# 2007 Sentra license plate light out - stumped



## johnn (Sep 8, 2013)

Both bulbs blackened and dead so replaced with Philips type 168 (as per Philips website). Presumably 5W but package doesn't say.

Turned light switch to position I and front parking and tail lights come on but not the license plate lights.

New bulbs pressed in properly, connector looks good. Wiring behind trunk-lid has a few bends in it so possible there is a break. But not as thought it is at risk of damage there.

The rubber sleeves where wires go from trunk-lid to body look good and undamaged.

From wiring diagram in FSM it looks like if tail lights work and not license plate lights it has to be end-run wiring problem and not a problem with the Intelligent Power Dist. Module - ER.

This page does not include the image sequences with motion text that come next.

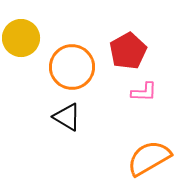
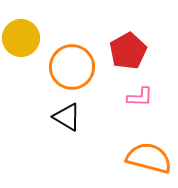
pink L-shape: moved 4 px left, 5 px down
orange semicircle: rotated 45 degrees clockwise
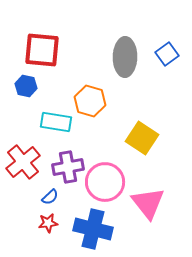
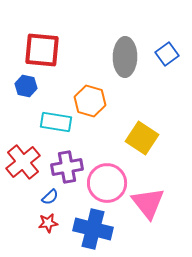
purple cross: moved 1 px left
pink circle: moved 2 px right, 1 px down
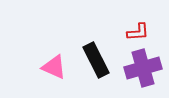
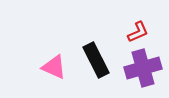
red L-shape: rotated 20 degrees counterclockwise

But not sure why troubleshooting (w/o Consult-III) requires Auto Active Test to power the brake light module. https://www.dropbox.com/s/e493s1ef84o51xj/fsmlt.jpg?dl=0

To be clear, no LEDs involved. No accident damage. Don't know when original bulbs burnt out or if they both went at the same time.

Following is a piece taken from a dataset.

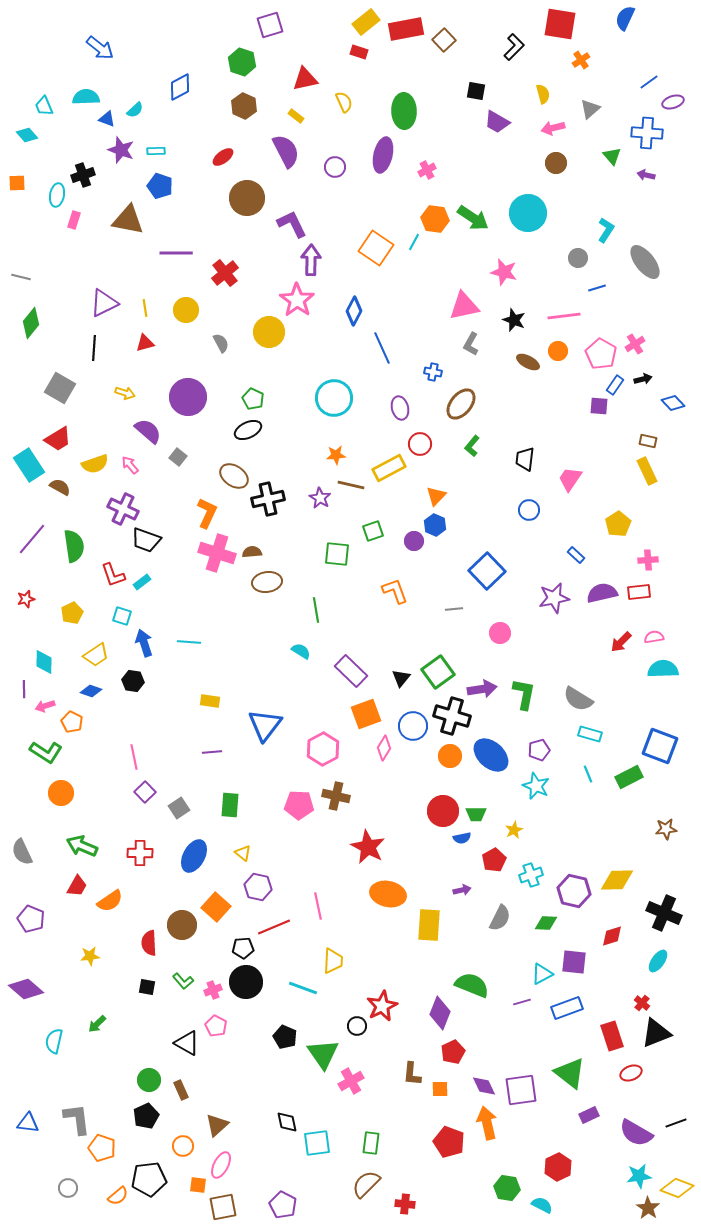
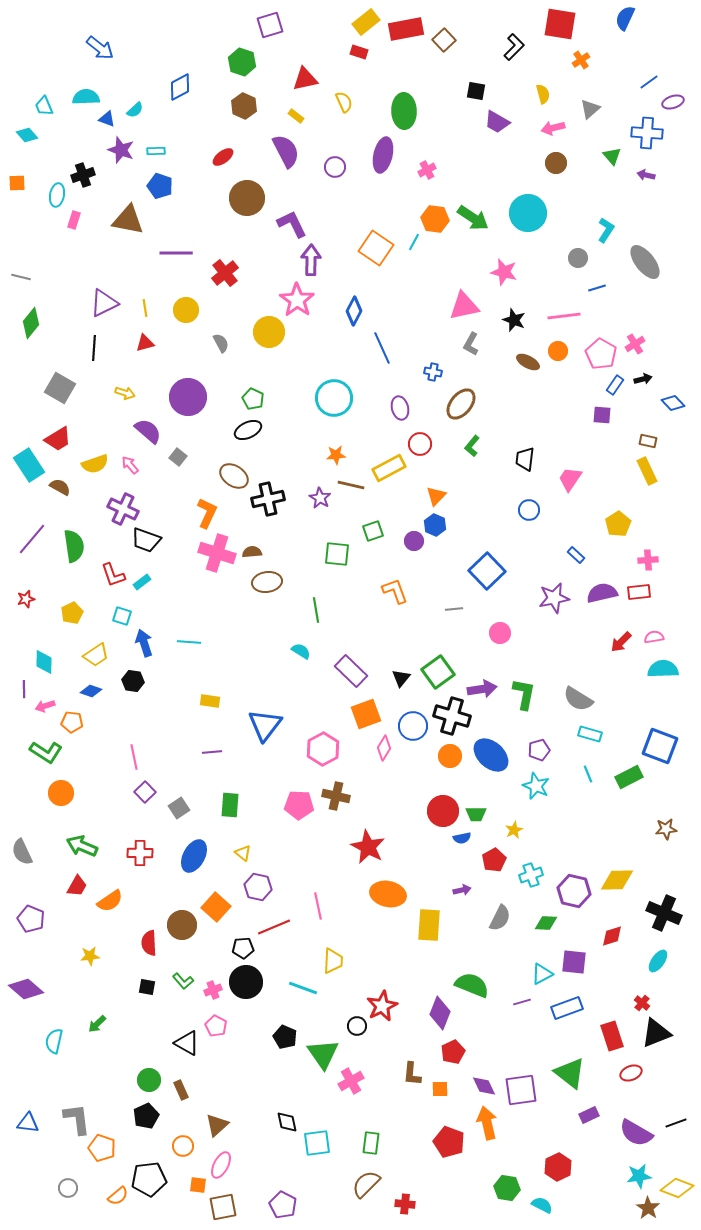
purple square at (599, 406): moved 3 px right, 9 px down
orange pentagon at (72, 722): rotated 20 degrees counterclockwise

Not sure if I should just rewire the license plate lights by tapping off one of the rear light clusters. Don't want to conflict with workings of the CANbus LAN.

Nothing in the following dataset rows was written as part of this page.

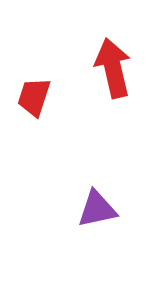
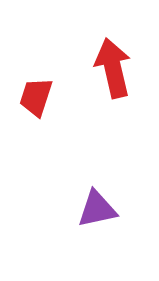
red trapezoid: moved 2 px right
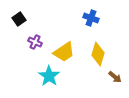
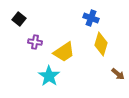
black square: rotated 16 degrees counterclockwise
purple cross: rotated 16 degrees counterclockwise
yellow diamond: moved 3 px right, 10 px up
brown arrow: moved 3 px right, 3 px up
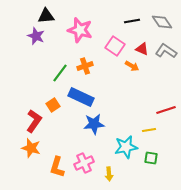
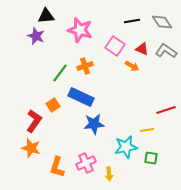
yellow line: moved 2 px left
pink cross: moved 2 px right
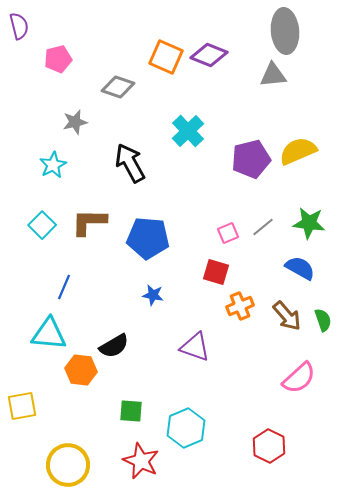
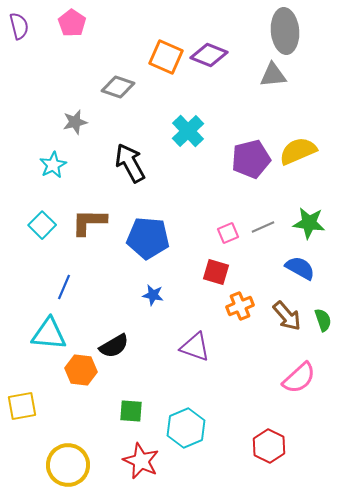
pink pentagon: moved 14 px right, 36 px up; rotated 24 degrees counterclockwise
gray line: rotated 15 degrees clockwise
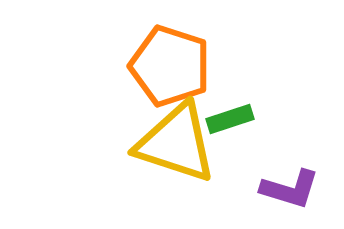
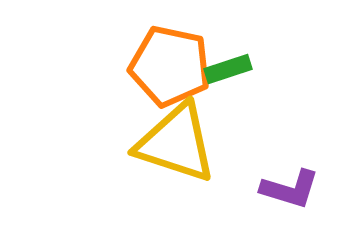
orange pentagon: rotated 6 degrees counterclockwise
green rectangle: moved 2 px left, 50 px up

Automotive lighting isn't the simple process it used to be.

As I understand it, to turn any light on the IPDM sends a signal to complete a ground circuit as opposed to supplying 12V (which is always on).

Which I think is why I can't do a simple VOM test to confirm 12V on the red wire and continuity to ground on the black at the license plate light connector.


----------



## johnn (Sep 8, 2013)

UPDATE: in the cold light of day, found a break in the +ve wire inside one of the two flex sleeves on the driver side that feed the wires from the trunk lid to the car body.

No sign of damage to the sleeve, but wire broken cleanly. Strange, but maybe just caused by continual flexing when trunk opened and closed, and wire already kinked during factory assembly.


----------



## Car guy (Mar 31, 2016)

Good find. Thanks for letting everyone know.


----------